DataONEorg / hashstore

HashStore, a hash-based object store for DataONE data packages
Apache License 2.0
1 stars 1 forks source link

Feature-73: `store_object` Refactor (with References) #74

Closed doulikecookiedough closed 7 months ago

doulikecookiedough commented 8 months ago

This pull request represents the changes required for HashStore to integrate into Metacat - where a multipart request is used to upload an object, and it's respective parts (ex. the data object, form, metadata, etc.) can arrive in a different order with each request. If the data object comes first - we need to be able to store it without providing a pid. Currently, this is not possible as store_object requires a pid argument.

As a result, HashStore has been refactored to allow store_object to be called without supplying a pid. Additionally, objects are stored by their content identifiers (based on the HashStore default store algorithm).

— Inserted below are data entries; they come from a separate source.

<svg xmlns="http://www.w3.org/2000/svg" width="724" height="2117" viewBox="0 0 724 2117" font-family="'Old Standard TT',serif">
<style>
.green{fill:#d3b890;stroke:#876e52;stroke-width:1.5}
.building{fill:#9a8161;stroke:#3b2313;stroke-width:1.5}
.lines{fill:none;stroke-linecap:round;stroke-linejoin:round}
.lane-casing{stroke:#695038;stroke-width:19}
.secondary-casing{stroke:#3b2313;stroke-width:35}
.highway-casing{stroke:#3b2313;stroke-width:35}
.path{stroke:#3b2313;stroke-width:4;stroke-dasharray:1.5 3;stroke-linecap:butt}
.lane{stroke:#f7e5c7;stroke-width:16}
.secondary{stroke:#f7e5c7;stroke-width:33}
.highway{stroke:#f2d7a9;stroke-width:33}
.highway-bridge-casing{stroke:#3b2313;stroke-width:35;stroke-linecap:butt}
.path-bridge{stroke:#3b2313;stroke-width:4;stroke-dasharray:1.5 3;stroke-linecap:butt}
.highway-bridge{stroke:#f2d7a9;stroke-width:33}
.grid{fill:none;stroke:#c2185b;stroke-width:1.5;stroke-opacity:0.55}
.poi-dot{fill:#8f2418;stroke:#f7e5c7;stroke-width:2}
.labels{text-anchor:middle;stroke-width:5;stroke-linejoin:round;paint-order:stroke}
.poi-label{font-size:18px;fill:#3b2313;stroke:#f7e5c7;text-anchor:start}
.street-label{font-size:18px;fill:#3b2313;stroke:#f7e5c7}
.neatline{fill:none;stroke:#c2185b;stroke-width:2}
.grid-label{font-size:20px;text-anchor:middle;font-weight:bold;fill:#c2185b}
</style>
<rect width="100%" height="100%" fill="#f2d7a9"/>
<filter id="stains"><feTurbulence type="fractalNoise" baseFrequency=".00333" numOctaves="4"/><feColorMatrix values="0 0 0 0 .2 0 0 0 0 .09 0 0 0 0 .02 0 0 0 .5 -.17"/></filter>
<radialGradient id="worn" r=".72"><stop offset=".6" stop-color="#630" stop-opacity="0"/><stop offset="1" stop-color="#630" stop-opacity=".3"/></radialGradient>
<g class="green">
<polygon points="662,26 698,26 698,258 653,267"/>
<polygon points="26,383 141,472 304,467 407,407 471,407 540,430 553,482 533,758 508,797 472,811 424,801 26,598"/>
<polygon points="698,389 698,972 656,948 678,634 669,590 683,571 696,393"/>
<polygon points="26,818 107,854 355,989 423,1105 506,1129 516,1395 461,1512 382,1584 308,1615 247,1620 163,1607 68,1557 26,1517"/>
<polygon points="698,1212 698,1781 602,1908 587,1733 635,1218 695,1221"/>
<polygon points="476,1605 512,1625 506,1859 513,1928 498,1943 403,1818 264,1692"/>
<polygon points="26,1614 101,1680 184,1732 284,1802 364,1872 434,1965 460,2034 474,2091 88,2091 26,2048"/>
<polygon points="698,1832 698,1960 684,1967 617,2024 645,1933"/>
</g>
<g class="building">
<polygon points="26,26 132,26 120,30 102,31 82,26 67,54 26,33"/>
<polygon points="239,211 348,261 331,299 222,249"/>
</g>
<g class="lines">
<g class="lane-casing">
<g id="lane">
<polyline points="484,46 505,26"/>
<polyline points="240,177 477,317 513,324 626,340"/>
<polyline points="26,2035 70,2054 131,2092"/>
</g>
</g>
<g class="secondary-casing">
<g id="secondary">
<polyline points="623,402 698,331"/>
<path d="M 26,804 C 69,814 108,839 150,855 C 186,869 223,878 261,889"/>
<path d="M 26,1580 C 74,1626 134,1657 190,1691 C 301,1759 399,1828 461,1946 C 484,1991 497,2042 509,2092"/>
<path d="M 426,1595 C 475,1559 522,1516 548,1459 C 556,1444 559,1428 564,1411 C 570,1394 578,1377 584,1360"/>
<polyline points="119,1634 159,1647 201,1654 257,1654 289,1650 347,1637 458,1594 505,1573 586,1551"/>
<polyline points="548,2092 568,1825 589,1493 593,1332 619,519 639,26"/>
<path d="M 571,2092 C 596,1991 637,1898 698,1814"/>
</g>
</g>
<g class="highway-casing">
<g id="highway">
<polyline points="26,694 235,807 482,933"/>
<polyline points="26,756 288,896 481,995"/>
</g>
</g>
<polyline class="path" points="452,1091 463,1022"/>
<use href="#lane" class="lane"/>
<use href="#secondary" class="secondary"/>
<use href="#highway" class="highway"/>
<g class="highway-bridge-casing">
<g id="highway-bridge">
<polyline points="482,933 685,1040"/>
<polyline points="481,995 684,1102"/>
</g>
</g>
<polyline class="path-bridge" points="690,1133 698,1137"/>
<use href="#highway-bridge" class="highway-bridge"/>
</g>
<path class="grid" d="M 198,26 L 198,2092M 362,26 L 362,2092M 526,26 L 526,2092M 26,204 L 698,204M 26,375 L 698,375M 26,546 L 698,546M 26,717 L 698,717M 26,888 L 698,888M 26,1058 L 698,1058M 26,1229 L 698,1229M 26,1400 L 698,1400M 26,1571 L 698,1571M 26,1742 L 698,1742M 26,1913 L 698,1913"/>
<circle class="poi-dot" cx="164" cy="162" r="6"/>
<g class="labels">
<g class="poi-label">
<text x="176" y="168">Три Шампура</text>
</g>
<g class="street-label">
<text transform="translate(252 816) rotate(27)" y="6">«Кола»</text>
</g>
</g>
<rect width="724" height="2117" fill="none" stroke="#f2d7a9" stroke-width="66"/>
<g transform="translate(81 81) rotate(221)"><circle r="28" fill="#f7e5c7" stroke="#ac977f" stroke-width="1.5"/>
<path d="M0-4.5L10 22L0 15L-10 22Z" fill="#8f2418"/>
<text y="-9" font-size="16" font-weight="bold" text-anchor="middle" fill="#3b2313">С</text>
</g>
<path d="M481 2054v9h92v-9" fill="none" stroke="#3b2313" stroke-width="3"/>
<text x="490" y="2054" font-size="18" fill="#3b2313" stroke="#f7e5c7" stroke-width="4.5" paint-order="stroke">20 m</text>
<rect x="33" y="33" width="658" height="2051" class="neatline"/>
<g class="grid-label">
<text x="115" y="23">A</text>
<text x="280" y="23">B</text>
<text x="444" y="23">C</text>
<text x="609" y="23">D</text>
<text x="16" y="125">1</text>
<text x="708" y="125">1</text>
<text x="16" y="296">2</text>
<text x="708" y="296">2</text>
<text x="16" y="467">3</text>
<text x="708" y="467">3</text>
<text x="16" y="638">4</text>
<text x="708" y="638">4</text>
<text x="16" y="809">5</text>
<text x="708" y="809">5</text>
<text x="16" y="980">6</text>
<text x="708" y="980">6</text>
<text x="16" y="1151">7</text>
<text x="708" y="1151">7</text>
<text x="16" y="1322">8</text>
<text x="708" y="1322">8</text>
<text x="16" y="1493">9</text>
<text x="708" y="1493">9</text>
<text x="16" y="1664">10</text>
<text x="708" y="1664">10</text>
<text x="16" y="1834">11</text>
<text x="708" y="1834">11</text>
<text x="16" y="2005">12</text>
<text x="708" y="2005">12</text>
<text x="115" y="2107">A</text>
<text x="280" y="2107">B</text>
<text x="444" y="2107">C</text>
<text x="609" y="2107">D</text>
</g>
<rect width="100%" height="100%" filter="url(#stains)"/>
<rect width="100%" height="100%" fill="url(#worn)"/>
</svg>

This is a switch back to our original proposed design, with the primary difference being the process in which we manage where the content identifier (cid) of the object is located/referenced so that it can be found. Previously, the cid was stored with the sysmeta (metadata document) of the object in the metadata directory. In this refactor, data objects and their respective references are managed via references files in the .../refs/pid/ and .../refs/cid/ folder.

A reference file for a pid is stored in .../refs/pid/ with the permanent address being the sharded (sha256) hash of the pid, and contains the cid of the object it references. A pid ref file can only contain one cid. A reference file for a cid is stored in .../refs/cid/ with the permanent address being the sharded cid itself, and the contents being a list of pids delimited with new lines (\n). So to find an object, you would call find_object(pid) which will return the cid (string). Deleting an object will delete its pid reference, and also remove it from its respective cid reference file.

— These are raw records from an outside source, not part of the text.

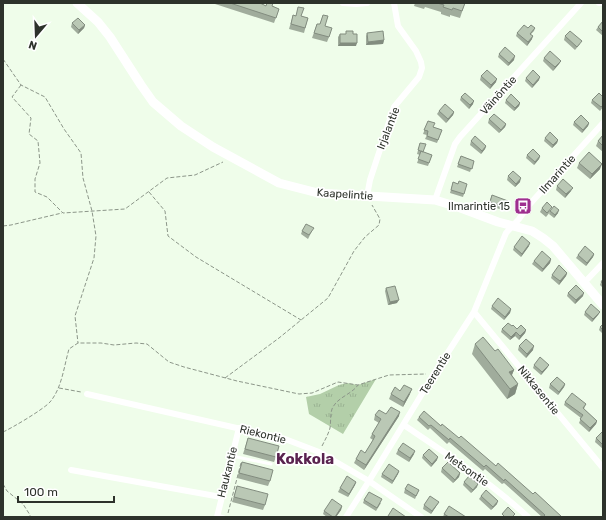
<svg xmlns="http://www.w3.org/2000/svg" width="606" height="520" viewBox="0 0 606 520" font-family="Rubik,sans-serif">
<defs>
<pattern id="park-tufts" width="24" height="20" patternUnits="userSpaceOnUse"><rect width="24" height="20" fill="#b3cfa9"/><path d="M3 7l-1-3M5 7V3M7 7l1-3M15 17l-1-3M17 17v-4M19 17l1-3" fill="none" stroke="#9ab292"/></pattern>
</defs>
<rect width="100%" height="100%" fill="#effdea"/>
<path fill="url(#park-tufts)" d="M376,379L343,434L309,414L306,397L320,394L339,385L347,383L358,385Z"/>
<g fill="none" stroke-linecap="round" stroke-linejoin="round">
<path stroke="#8c9689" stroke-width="1" stroke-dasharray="4 2" stroke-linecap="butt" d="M3,59L21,85L45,97L64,129L81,153L83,178L92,211L96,236L94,258L75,316L78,343
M21,85L12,97L31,118L29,134L38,141L40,163L35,179V192L47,197L63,213L125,209L167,178L195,175L223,162
M149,192L165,211L168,236L196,257L301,320
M3,226L11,225L62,213
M225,378L279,338L328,298L354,251L365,237L379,225L380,219L372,205
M59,388L81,392
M3,432C12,428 44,409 50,402C62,388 64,366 69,349L78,343H101L114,345L136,343L147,344L169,362L184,367L237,381L299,394L312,393L338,382L358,385L389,375L426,374
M322,446C325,440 328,435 330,428C331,422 330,415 332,409C337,397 351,395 358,385
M3,484L7,491L23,504L30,515V517
M228,513L241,463"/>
<path stroke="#fff" stroke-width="3" d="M232,456L271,464
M217,515L224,517"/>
<path stroke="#fff" stroke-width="6" d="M343,3L356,4L367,3
M599,3H603
M367,196L370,180L394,107L419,77L422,68L421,62L416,51L398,26L394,3
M435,200L455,144L460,137L581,3
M584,283L603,263
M474,312L603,468
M87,394L285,439L319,452L369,481L421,517
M404,425C447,454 490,482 528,517
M71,470L221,497
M217,517L239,428
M346,517L369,481L434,374L474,312L506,233L519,219L529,205L603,123"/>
<path stroke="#fff" stroke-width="9" d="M77,3L98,22L110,37L141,85L153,102L181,126L213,147L279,183L318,193L435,200L458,207L498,222L532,231L543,238L553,246L603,305"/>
</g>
<path fill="#a0ac9c" d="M215,3H260L266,6H272L279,9L274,23L215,4Z
M414,3H465L460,18L450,15V17L441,14V12L425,7L424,9L414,6L415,3Z
M293,15L308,18L304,33L289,29Z
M323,15L325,26L329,37L327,42L312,38L317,24H320Z
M603,21V36L596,30L598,27Z
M72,23L85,25L84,28L78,34L71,27Z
M528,28H535L534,31L531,34L532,39L527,46L516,36L517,33Z
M346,31L356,46H338V37L340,34H346Z
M367,33L384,40L383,44L366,45V36Z
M565,36L580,44L575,50L564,40Z
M499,54L514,60L508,66L498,57Z
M544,58L561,61L559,64L553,71L543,61Z
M481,76L496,82L490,89L480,80Z
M526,78L539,80L532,88L525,81Z
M461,97L473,104L469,109L460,100Z
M506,100L520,103L519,106L514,111L505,103Z
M592,100L603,107L600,111L591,103Z
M439,111L454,112L453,115L446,123L437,114Z
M489,119L506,124L505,127L499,133L488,123Z
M428,121L433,127L442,130L437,143L425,139L427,135L423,134Z
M574,122L589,123L588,126L582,133L573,125Z
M603,135V152L596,146L598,141Z
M545,138L558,140L557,143L552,148L544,141Z
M471,141L486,146L485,149L481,154L470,145Z
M420,143L423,152L432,155L428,166L417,163L420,155L417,154Z
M527,155L540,156L539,159L534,165L526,158Z
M461,156L474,161L470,172L457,167Z
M579,163L600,169L590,179L577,168Z
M508,176L520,182L515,187L507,180Z
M453,182L458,184H467L463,197L450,193Z
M557,186L571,191L565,198L556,190Z
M492,195L506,207L505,211L488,205Z
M542,208L558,213L554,218L549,214L550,212L546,217L540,212Z
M302,231H312L308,239L301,234Z
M529,246L521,257L513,250L514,247Z
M594,254L593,257L586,266L576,258L578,255Z
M551,259L550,263L542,272L532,264L534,261Z
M567,273L566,276L559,285L551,278L552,275Z
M603,279V288L600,285L601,282Z
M386,288L397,303L388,305L385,291Z
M568,293L583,296L575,304L567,296Z
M492,306L511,309L510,313L504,320L491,309Z
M585,312H600L598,315L592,322L584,315Z
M603,324V334L599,330L600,327Z
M512,326L517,329L526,330L525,333L519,340L515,336L510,340L501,332L502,329Z
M475,344L495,351L514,370L512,375L518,384L515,394L507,399L472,354Z
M519,346L533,350L526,358L518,350Z
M534,365H549L547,368L541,375L533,368Z
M550,384H565L564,387L558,395L549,388Z
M400,391L410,394L403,407L389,399L391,394Z
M565,402L586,404L584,409L597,421L596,424L589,432L579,423L581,418L564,405Z
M386,414L399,416L364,470L354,463L356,459L365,453L373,440L370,438L372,434L379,423L374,420L375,415Z
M419,417L441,426L533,494L562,517H542L504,483L502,484L485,469L483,471L449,442L447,444L430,428L428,430L417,420Z
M603,431V449L595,442L596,438Z
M248,438L276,457L274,462L243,454Z
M398,450L414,454L409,462L396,454Z
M423,455L437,460L431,467L422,458Z
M242,462L270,481L268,486L237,478Z
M442,468L460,473L459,477L453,483L441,472Z
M399,471L398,474L392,484L381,477L382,474Z
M356,482L355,485L348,497L338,492L340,488Z
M464,482L477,487L471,493L463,485Z
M237,486L265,505L263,510L232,502Z
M405,489L419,490L415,499L404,493Z
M481,496L497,504L491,510L479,499Z
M364,500L381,503L376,511L363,503Z
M439,502L431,514L423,509L424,505Z
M342,506L341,510L336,517H327L323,514L324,511Z
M444,514L466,517H443Z"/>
<path fill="#828c7f" d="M85,25L84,28L78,34L79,30Z
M533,36L532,39L527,46L528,42Z
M384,40L383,44L366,45L368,42Z
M340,43H357L356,46H338Z
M515,56L514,60L508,66L509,63Z
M561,61L559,64L553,71L555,67Z
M540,77L539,80L532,88L533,85Z
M497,79L496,82L490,89L491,85Z
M474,101L473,104L469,109L470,105Z
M520,103L519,106L514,111L515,108Z
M454,112L453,115L446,123L448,119Z
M589,123L588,126L582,133L583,130Z
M506,124L505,127L499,133L501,130Z
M558,140L557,143L552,148L553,145Z
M486,146L485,149L481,154L482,151Z
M540,156L539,159L534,165L535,162Z
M602,164L600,169L590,179L592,174Z
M521,178L520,182L515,187L516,184Z
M573,188L571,191L565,198L566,194Z
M559,210L558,213L554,218L555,215Z
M530,243L529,246L521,257L522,254Z
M594,254L593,257L586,266L587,263Z
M551,259L550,263L542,272L543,269Z
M567,273L566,276L559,285L560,281Z
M584,293L583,296L575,304L576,300Z
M399,300L397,303L388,305L390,302Z
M511,309L510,313L504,320L505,317Z
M600,312L598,315L592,322L593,319Z
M526,330L525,333L519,340L520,336Z
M516,332L515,336L510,340L511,337Z
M534,346L533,350L526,358L527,354Z
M549,365L547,368L541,375L542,372Z
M514,370L510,379L509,372Z
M518,384L515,394L507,399L510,389Z
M565,384L564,387L558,395L559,392Z
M412,389L410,394L403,407L404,402Z
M400,412L399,416L364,470L366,465Z
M597,421L596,424L589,432L590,428Z
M415,451L414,454L409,462L410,458Z
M438,457L437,460L431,467L432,464Z
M399,471L398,474L392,484L393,481Z
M460,473L459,477L453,483L455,480Z
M356,482L355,485L348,497L349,494Z
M478,484L477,487L471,493L473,490Z
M498,501L497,504L491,510L493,507Z
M439,502L431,514L432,511Z
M342,506L341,510L336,517H335Z"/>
<path fill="#bac8b5" stroke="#828c7f" d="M230,3H260L266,6L267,3H273L272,6L279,9L276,18Z
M437,3H465L462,11L453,8L452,10L443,7L444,5Z
M298,7L304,8L301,16L308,18L305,28L291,24L293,15L296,16Z
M323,15L328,16L325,26L332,28L329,37L314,33L317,24H320Z
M78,18L85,25L79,30L72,23Z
M603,21V32L598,27Z
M524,25L528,28L531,25L535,28L530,34L533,36L528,42L517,33Z
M346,31H353V34H357V43H340V34H346Z
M383,31L384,40L368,42L367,33Z
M570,31L582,41L577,47L565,36Z
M505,47L515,56L509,63L499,54Z
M550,51L561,61L555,67L544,58Z
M487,70L497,79L491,85L481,76Z
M533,70L540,77L533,85L526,78Z
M465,93L474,101L470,105L461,97Z
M599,93L603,97V105L601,107L592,100Z
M511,94L520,103L515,108L506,100Z
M445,104L454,112L448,119L439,111Z
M494,114L506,124L501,130L489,119Z
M581,115L589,123L583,130L574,122Z
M428,121L435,123L433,127L442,130L438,140L427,136L428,131L424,130Z
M550,132L558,140L553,145L545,138Z
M603,135V146L598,141Z
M475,136L486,146L482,151L471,141Z
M420,143L426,144L423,152L418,150Z
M533,149L540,156L535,162L527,155Z
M421,151L432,155L429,163L418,159Z
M589,152L602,164L592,174L579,163Z
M461,156L474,161L472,169L458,164Z
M513,171L521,178L516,184L508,176Z
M563,179L573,188L566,194L557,186Z
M459,181L467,184L464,194L451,190L453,182L458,184Z
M492,195L508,201L506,207L490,202Z
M547,202L552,207L547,213L542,208Z
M554,206L559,210L555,215L550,211Z
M306,224L314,228L309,235L302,231Z
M522,236L530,243L522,254L514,247Z
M585,246L594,254L587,263L578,255Z
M542,251L551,259L543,269L534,261Z
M559,265L567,273L560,281L552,275Z
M603,279V284L601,282Z
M576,285L584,293L576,300L568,293Z
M395,286L399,300L390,302L386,288Z
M498,298L511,309L505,317L492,306Z
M591,304L600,312L593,319L585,312Z
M508,323L512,326L513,325L517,329L521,325L526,330L520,336L516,332L511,337L502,329Z
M603,324V330L600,327Z
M483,337L495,351L498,349L514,370L509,372L518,384L510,389L475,344Z
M526,339L534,346L527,354L519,346Z
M540,357L549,365L542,372L534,365Z
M557,377L565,384L559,392L550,384Z
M404,385L412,389L404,402L391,394L395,387L400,391Z
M572,393L586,404L583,408L597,421L590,428L580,419L583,415L565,402Z
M391,407L400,412L366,465L356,459L361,450L365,453L373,440L375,436L372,434L381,419L375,415L379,410L386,414Z
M424,411L441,426L442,424L459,438L461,436L496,466L498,463L533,494L535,492L562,517H543L545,515L505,479L504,481L486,465L484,467L450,438L449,440L431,425L429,426L419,417Z
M603,431V445L596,438Z
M248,438L279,446L276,457L245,449Z
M403,443L415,451L410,458L398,450Z
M429,449L438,457L432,464L423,455Z
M242,462L273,470L270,481L239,473Z
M448,462L460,473L455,480L442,468Z
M389,464L399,471L393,481L382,474Z
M347,476L356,482L349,494L340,488Z
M469,476L478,484L473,490L464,482Z
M408,484L419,490L416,496L405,489Z
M237,486L268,494L265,505L234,497Z
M486,490L498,501L493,507L481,496Z
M369,492L382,499L377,508L364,500Z
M430,496L439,502L432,511L424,505Z
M332,499L342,506L335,517H333L324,511Z
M449,506L466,517H449L444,514Z
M508,507L515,514L512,517H505L502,514Z
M393,508L406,517H390L388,516Z"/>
<defs>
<g id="bus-square" transform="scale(0.9)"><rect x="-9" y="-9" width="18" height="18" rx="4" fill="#9e2f8e" stroke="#fff"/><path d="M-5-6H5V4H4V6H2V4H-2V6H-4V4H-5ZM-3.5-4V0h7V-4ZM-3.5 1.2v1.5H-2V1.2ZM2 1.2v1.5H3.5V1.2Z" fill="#fff"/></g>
</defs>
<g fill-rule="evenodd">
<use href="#bus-square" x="523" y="206"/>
</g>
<g text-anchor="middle" stroke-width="3.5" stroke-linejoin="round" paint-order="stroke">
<g font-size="11" fill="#2d322b" stroke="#fff">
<text transform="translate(498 95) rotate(-48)" y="4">Väinöntie</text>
<text transform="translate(388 128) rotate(-69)" y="4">Irjalantie</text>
<text transform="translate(557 174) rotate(-48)" y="4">Ilmarintie</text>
<text transform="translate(345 194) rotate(4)" y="4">Kaapelintie</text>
<text transform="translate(435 373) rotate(-58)" y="4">Teerentie</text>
<text transform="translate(539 390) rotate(51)" y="4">Nikkasentie</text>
<text transform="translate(263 434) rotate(14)" y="4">Riekontie</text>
<text transform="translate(467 469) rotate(35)" y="4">Metsontie</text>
<text transform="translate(227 472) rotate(-76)" y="4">Haukantie</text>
</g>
<g font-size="11" fill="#2d322b" stroke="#fff" text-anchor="end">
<text x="510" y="210">Ilmarintie 15</text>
</g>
<g font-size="15" font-weight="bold" fill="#59234f" stroke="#fff">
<text x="305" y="464">Kokkola</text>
</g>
</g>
<rect width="606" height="520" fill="none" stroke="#2d322b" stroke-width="8"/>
<g transform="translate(36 36) rotate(199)" stroke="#ffffff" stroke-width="3" paint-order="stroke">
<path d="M0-3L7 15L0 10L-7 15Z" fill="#2d322b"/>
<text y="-6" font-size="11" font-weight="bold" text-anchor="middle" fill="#2d322b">N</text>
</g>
<path d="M18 496v6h96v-6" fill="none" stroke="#2d322b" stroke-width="2"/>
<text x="24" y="496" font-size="12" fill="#2d322b" stroke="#ffffff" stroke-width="3" paint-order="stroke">100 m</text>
</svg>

In conclusion, there will be two paths to store an object: 1) Data comes first - store_object(pid=None, data) with just the data

Summary:

/objects/ └─ d5/95/3b/d802fa74edea72eb941...00d154a727ed7c2 /metadata/ └─ 15/8d/7e/55c36a810d7c14479c9...b20d7df66768b04 /refs/ └─ pid/0d/55/5e/d77052d7e166017f779...7230bcf7abcef65e └─ cid/d5/95/3b/d802fa74edea72eb941...00d154a727ed7c2 hashstore.yaml



@iannesbitt and @artntek - Could you guys please help review this pull request when you have scope?
@mbjones - If you have time, I would appreciate some feedback as well.
iannesbitt commented 7 months ago

@doulikecookiedough This looks good, everything looks really solid from a Python perspective. After testing and poking around for an hour I don't see anything major that needs to change for this PR. Two observations:

  1. Some of the function names get quite long, but I appreciate that they are descriptive.
  2. Completing #70 and adding type hints to your function definitions would make the code more readable, but it seems like you are working up to that point.

For good measure I am adding myself as a reviewer and approving.

doulikecookiedough commented 7 months ago

Thank you @artntek and @iannesbitt for reviewing my pull request. I believe I have addressed all the feedback and am proceeding to merge into develop. If there's anything you want me to review further, please let me know and I'll open a new issue to discuss.